Adamcağız gitti, tam bir yıl dostunun ayrılığıyla yanıp yakıldı.
3060. Yanıp pişerek tekrar döndü, geldi. Dostunun evinin etrafında dolaşmaya başladı.
Kapıya varıp ağzından edepten dışarı bir söz çıkmasın diye yüzlerce korku ile edepli edepli halkayı çaldı.
Sevgilisi ;Kim o?; deyince ;Gönlümü alan sevgili sensin; diye cevap verdi.
Sevgili ; Mademki bensin, ey ben, gel içeri gir! Ev dar, iki kişi sığmıyor dedi.
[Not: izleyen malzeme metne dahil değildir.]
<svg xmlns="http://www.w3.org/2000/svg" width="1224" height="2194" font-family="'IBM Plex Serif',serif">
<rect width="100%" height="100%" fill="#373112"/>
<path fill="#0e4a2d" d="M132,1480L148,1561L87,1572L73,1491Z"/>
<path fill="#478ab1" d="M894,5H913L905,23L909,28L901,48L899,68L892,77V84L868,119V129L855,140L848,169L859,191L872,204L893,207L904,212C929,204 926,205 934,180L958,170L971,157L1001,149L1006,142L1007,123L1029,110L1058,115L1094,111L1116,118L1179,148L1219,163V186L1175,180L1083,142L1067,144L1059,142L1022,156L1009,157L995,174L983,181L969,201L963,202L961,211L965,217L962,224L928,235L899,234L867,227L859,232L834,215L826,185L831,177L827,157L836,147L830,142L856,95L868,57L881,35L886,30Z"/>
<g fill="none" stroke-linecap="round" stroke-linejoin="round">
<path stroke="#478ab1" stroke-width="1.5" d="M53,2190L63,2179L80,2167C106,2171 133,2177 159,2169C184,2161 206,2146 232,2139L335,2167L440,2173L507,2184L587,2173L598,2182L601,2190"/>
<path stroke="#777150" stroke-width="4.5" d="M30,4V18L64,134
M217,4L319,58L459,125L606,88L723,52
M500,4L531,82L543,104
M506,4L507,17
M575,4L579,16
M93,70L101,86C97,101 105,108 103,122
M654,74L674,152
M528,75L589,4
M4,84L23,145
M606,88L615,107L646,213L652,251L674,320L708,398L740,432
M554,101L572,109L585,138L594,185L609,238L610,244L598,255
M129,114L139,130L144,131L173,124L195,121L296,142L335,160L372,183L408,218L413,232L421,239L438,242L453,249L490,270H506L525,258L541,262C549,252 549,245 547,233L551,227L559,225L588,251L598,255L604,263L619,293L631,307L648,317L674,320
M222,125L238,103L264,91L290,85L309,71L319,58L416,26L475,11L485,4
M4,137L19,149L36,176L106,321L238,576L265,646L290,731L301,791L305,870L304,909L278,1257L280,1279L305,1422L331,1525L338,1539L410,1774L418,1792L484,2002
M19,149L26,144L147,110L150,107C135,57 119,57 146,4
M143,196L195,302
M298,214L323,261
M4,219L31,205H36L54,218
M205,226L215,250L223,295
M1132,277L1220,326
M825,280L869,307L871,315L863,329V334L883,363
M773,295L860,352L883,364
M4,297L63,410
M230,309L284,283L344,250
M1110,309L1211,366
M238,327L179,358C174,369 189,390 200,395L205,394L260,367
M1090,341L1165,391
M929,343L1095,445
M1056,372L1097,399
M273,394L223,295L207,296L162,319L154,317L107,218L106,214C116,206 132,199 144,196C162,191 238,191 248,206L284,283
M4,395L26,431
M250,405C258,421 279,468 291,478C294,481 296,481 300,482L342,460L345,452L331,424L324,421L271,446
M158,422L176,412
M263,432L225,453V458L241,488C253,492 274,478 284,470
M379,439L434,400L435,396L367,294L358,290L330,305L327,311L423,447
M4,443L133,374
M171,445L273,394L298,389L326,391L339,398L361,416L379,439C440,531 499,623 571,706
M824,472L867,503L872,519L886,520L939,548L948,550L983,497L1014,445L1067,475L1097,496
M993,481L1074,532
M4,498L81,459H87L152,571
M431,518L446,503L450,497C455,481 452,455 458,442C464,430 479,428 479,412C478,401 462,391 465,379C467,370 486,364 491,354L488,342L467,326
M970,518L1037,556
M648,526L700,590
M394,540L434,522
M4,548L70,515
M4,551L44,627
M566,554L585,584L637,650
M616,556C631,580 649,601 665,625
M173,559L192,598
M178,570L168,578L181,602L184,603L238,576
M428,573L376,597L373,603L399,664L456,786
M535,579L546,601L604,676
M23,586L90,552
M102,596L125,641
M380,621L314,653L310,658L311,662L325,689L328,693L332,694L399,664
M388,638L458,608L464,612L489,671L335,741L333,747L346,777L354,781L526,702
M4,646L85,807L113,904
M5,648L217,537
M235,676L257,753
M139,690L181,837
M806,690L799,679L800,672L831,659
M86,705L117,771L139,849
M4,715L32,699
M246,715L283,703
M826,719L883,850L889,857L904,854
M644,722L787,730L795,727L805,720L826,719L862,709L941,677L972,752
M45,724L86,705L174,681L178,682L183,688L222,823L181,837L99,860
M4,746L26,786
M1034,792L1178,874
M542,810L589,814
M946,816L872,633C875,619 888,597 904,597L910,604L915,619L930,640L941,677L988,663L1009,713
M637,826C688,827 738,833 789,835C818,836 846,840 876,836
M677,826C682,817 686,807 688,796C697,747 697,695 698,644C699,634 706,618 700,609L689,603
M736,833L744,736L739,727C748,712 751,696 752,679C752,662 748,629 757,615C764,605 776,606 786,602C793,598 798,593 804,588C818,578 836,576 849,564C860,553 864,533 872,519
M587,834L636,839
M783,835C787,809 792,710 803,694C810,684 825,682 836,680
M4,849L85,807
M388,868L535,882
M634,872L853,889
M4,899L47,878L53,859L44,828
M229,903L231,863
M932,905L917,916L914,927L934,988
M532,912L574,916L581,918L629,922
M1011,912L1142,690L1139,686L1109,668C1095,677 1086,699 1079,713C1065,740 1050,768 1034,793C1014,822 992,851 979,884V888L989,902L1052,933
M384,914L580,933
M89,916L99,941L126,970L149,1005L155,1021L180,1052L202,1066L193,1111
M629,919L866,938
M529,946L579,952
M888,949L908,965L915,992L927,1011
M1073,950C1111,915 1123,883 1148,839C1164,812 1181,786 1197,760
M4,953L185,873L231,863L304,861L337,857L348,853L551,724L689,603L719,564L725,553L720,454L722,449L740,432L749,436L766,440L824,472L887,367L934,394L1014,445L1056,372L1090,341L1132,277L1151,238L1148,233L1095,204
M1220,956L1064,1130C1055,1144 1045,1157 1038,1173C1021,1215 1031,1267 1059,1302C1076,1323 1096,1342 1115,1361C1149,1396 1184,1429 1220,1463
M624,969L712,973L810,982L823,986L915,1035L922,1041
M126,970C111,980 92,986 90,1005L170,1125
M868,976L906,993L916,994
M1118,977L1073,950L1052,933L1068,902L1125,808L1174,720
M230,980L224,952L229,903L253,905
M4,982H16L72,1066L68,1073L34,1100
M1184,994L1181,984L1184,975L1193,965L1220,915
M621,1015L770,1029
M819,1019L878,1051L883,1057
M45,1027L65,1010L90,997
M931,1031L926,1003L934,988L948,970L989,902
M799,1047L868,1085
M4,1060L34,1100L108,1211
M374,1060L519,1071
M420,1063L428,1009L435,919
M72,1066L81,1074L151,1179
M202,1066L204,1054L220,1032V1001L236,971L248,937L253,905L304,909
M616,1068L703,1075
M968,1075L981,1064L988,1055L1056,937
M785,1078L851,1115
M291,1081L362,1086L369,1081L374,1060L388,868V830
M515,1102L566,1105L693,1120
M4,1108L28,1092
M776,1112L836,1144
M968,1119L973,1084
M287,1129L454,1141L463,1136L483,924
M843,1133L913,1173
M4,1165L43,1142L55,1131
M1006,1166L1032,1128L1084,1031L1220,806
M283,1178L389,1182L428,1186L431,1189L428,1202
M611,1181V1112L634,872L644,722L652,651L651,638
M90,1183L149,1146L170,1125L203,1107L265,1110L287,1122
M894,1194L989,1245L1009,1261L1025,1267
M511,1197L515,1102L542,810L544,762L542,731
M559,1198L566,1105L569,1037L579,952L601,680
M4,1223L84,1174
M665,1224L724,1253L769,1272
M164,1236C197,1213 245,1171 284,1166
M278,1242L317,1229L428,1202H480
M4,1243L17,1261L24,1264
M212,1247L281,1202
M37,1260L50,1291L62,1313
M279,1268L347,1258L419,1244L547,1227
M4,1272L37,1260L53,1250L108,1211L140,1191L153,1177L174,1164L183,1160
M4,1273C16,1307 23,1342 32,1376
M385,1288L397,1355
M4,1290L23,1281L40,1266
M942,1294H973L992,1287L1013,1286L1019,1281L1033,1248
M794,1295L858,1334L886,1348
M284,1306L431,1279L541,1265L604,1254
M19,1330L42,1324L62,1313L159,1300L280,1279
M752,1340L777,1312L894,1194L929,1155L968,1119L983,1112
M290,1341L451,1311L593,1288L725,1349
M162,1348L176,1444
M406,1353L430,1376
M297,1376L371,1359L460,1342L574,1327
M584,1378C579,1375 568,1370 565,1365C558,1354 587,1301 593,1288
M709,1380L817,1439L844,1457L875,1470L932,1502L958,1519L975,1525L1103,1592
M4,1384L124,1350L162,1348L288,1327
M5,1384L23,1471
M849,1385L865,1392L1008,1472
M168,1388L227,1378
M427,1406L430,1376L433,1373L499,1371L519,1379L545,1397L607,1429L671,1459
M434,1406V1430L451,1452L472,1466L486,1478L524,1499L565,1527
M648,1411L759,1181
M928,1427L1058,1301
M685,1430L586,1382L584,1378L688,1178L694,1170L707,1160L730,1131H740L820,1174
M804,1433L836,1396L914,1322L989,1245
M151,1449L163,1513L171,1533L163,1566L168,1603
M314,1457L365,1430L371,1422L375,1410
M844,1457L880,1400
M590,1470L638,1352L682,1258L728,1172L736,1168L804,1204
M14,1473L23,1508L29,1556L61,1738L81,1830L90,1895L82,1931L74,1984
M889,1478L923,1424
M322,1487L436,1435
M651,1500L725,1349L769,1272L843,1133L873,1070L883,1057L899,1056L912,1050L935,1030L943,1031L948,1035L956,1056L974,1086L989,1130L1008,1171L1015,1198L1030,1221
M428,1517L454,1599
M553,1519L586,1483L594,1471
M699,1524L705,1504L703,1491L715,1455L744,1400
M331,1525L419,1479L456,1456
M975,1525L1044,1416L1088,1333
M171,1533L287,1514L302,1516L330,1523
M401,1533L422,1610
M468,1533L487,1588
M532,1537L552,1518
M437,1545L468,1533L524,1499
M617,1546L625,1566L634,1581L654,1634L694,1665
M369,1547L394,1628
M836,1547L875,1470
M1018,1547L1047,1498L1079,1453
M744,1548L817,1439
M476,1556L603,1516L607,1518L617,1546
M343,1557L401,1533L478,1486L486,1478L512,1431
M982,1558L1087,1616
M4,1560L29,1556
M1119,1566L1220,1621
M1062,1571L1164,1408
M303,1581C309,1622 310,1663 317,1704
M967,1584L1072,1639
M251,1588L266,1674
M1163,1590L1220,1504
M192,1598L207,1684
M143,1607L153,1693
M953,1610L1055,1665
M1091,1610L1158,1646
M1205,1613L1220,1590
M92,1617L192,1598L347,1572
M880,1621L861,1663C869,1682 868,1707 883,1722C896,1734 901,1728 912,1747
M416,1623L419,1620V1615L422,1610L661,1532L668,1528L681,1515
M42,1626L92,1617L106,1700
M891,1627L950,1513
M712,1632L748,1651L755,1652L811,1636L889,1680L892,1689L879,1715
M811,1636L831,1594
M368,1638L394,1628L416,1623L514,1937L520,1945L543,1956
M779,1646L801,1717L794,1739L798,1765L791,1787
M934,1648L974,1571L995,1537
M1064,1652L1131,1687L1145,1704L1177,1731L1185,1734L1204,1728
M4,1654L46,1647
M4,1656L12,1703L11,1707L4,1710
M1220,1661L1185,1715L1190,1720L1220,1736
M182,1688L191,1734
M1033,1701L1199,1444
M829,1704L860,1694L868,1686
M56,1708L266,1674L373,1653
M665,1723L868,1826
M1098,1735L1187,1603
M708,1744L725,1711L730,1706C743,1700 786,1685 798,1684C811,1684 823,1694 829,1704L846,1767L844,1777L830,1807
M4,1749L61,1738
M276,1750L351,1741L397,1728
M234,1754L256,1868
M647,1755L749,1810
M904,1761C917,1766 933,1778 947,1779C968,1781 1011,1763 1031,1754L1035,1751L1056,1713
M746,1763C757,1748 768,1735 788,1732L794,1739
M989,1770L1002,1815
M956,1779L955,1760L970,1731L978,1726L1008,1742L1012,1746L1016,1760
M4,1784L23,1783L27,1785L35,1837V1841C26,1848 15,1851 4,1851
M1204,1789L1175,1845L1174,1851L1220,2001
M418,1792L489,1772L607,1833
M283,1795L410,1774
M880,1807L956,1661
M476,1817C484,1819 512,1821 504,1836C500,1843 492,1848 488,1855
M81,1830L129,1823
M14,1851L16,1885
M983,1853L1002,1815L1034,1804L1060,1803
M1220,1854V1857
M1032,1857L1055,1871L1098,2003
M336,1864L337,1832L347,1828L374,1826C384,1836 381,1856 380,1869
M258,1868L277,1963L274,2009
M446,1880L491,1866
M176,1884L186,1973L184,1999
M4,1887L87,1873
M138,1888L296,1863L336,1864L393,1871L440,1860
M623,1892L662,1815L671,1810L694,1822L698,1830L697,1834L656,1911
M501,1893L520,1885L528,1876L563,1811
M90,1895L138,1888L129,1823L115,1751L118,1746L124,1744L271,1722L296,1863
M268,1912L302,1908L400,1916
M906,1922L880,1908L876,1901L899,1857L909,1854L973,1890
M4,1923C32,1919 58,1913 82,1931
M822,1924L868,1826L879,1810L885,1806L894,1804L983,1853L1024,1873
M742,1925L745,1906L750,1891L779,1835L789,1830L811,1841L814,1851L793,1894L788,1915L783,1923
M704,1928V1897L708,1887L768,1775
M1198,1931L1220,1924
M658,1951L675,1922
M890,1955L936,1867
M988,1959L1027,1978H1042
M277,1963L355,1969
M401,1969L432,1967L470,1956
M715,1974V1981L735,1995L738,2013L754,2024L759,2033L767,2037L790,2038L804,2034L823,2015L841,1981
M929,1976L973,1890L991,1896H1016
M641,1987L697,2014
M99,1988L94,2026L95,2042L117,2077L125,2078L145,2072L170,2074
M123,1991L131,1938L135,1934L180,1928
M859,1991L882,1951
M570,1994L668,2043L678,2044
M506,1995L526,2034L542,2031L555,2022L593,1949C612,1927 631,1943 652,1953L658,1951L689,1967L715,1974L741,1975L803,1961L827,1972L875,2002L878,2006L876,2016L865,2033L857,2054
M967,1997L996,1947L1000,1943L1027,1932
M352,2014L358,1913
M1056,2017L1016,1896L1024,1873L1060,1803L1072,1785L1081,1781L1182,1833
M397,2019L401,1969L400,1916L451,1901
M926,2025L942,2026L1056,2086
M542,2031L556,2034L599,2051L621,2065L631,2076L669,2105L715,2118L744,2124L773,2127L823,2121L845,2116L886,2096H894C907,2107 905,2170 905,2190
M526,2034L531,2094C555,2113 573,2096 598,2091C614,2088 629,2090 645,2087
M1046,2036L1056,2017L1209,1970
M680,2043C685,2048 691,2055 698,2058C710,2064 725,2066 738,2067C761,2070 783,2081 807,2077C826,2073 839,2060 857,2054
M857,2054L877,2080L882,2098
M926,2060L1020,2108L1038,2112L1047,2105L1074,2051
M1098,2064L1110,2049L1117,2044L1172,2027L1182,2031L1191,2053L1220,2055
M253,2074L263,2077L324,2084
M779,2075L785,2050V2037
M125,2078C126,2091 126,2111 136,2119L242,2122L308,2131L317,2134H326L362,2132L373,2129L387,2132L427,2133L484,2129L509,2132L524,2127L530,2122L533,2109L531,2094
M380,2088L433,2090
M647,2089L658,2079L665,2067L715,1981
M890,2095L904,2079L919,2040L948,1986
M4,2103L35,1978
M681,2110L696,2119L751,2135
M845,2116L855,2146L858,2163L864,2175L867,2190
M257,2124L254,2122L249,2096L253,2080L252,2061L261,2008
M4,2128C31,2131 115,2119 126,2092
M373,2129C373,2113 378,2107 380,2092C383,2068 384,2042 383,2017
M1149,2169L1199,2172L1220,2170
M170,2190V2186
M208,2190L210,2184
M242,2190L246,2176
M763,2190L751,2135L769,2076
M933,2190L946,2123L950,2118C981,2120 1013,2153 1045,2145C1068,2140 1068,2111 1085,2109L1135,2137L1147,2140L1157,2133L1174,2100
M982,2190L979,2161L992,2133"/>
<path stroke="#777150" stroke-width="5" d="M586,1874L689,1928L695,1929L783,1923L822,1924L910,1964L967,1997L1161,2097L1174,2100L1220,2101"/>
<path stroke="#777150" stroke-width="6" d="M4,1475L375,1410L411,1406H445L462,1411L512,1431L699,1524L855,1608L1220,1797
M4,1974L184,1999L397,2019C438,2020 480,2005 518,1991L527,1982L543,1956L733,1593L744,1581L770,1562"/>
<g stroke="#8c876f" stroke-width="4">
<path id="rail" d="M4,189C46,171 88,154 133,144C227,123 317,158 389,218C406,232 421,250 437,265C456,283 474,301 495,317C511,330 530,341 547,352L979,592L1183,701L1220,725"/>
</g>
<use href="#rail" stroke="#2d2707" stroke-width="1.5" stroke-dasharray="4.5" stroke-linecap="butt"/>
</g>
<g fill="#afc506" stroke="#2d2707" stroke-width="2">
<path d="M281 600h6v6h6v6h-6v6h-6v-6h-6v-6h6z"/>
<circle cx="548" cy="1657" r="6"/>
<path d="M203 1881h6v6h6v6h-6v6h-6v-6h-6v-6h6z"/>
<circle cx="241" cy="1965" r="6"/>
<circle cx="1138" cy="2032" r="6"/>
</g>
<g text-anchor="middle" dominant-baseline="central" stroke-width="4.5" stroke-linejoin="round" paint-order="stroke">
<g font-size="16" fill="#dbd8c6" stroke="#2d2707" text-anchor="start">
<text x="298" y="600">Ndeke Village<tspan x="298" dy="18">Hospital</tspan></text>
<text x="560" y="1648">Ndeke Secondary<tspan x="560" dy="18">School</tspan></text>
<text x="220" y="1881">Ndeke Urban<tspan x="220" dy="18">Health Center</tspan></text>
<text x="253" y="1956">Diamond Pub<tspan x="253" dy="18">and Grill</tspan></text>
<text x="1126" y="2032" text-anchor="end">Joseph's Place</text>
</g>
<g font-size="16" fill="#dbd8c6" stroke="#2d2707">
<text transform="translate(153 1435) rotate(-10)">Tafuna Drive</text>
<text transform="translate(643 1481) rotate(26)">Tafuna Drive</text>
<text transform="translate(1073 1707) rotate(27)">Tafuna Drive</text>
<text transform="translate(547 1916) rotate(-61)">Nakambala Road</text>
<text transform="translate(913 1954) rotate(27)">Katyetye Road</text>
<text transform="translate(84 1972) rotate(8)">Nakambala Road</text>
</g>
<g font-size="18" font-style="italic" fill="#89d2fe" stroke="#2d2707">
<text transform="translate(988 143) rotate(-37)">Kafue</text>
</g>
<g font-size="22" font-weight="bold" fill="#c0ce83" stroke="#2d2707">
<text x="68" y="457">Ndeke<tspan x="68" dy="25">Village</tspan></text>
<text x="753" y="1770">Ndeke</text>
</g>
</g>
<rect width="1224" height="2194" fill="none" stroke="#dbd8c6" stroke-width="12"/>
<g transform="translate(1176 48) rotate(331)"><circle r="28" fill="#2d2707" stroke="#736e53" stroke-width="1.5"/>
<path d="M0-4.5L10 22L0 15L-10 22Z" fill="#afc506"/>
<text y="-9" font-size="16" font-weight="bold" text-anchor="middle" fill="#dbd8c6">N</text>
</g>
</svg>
iğneye geçirilecek iplik iki ayrı iplik olursa geçmez. Mademki birsin, bu iğneden geç!
mevlana'dan yüzyıllar sonrada asaf anlatmış bu yolu bize;
kim o, deme boşuna...
benim, ben.
öyle bir ben ki gelen kapına;
baştan başa sen.
peki biz ne kadar sen olabiliyoruz bu hayatta, ne kadar vazgeçebiliyoruz ben olmaktan.
belki de aşk ile ilgili en büyük meselemiz budur, kimbilir.